Беспокоила его, впрочем, отнюдь не неопределенность его нынешнего существования, да и на визиты полицейских ему было наплевать, хотя его уже дважды приглашали в участок. Пока что полицейские, как ни странно, ордера на обыск ему не предъявляли, но даже если б и предъявили, его это не испугало бы. Еще меньше его страшил надвигающийся шторм. Морису было необходимо, чтобы в его жизни случались всякие опасные и странные вещи, иначе его попросту захлестнула бы чрезмерная любовь к людям. Она и сейчас ему угрожала, и Морис чувствовал, что не в силах вынести вид постепенно пустеющего причала. «Дредноут», «Лорд Джим», а теперь еще и «Грейс». Знакомых у Мориса в силу его занятий было, пожалуй, даже слишком много, но стоило ему представить себе свою дальнейшую жизнь без друзей, и он остался сидеть в темноте в обнимку с бутылкой виски.
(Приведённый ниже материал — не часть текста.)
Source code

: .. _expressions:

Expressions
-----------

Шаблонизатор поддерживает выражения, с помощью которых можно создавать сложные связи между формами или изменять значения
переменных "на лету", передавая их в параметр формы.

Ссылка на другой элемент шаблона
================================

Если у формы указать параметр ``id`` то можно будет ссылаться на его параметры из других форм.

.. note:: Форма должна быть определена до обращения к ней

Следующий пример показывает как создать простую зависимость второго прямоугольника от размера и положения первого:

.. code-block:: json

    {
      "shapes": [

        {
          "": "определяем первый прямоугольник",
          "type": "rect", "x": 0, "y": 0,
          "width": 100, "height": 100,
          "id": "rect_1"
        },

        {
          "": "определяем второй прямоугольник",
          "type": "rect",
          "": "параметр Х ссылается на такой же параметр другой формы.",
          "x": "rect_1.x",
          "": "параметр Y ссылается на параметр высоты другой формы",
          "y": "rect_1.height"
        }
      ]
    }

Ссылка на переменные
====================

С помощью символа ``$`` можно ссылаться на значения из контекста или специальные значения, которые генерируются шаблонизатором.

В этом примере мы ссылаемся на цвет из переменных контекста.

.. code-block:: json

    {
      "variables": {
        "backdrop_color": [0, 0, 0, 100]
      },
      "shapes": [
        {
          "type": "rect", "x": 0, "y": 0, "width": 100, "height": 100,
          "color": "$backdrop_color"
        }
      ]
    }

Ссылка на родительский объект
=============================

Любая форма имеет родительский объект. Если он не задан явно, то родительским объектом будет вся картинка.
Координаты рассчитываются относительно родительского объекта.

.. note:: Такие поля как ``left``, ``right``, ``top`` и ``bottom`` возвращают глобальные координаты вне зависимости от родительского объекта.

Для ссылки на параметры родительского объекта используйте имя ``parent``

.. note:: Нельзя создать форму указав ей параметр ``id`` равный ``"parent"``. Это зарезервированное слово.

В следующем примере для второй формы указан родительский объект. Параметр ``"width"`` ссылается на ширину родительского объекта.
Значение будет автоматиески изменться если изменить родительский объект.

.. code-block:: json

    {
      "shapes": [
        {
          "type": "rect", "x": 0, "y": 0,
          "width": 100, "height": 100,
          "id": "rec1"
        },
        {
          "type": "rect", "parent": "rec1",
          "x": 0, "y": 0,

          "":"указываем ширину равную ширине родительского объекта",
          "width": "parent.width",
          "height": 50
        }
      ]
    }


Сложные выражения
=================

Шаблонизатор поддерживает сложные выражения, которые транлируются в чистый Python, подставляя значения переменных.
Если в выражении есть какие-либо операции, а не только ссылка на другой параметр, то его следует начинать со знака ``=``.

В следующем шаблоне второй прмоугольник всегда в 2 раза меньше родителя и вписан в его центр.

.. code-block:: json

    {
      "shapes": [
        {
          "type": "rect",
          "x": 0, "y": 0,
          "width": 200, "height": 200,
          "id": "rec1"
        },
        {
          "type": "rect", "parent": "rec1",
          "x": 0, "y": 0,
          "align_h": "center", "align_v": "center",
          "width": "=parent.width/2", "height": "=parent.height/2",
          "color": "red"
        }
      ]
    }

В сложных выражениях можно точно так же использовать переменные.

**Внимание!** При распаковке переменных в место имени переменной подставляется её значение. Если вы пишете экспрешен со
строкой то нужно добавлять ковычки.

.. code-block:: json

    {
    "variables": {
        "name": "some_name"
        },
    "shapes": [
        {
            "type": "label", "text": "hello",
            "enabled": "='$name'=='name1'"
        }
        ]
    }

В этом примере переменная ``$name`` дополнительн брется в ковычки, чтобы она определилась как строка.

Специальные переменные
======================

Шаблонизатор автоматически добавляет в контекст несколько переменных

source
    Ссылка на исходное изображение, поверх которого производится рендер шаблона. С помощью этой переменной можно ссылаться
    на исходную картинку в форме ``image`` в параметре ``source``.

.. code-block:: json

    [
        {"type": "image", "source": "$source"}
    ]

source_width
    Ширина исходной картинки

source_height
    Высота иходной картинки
Услышал на палубе чьи-то шаги, Морис все же включил свет. Это, правда, удалось ему лишь с третьей попытки, и у него даже мелькнула смутная мысль, что, наверное, стоило бы остановиться и больше не пить. Впрочем, все зависело от того, кто именно там ходит; походка этого человека была ему не знакома. Неведомый гость продолжал бродить по палубе, все время спотыкаясь и явно плохо представляя себе устройство судна, а может, и совсем в судах не разбираясь, и никак не мог отыскать люк. Морис, всегда отличавшийся гостеприимностью, стал подниматься по трапу, намереваясь открыть люк, но странное дело – собственные шаги вдруг показались ему огромными, он как бы всплывал вверх, не чувствуя ступенек, и в конце концов плавать в воздухе оказалось не так уж трудно, особенно теперь, когда он стал невесомым. Открыв крышку люка, Морис столкнулся с тем незнакомцем, который как раз до люка добрался, и они буквально упали друг другу в объятья. Незнакомец оказался невысоким, худощавым и довольно молодым мужчиной, и Морис испытал невероятное облегчение, увидев, что тот пьян почти так же сильно, как и он сам.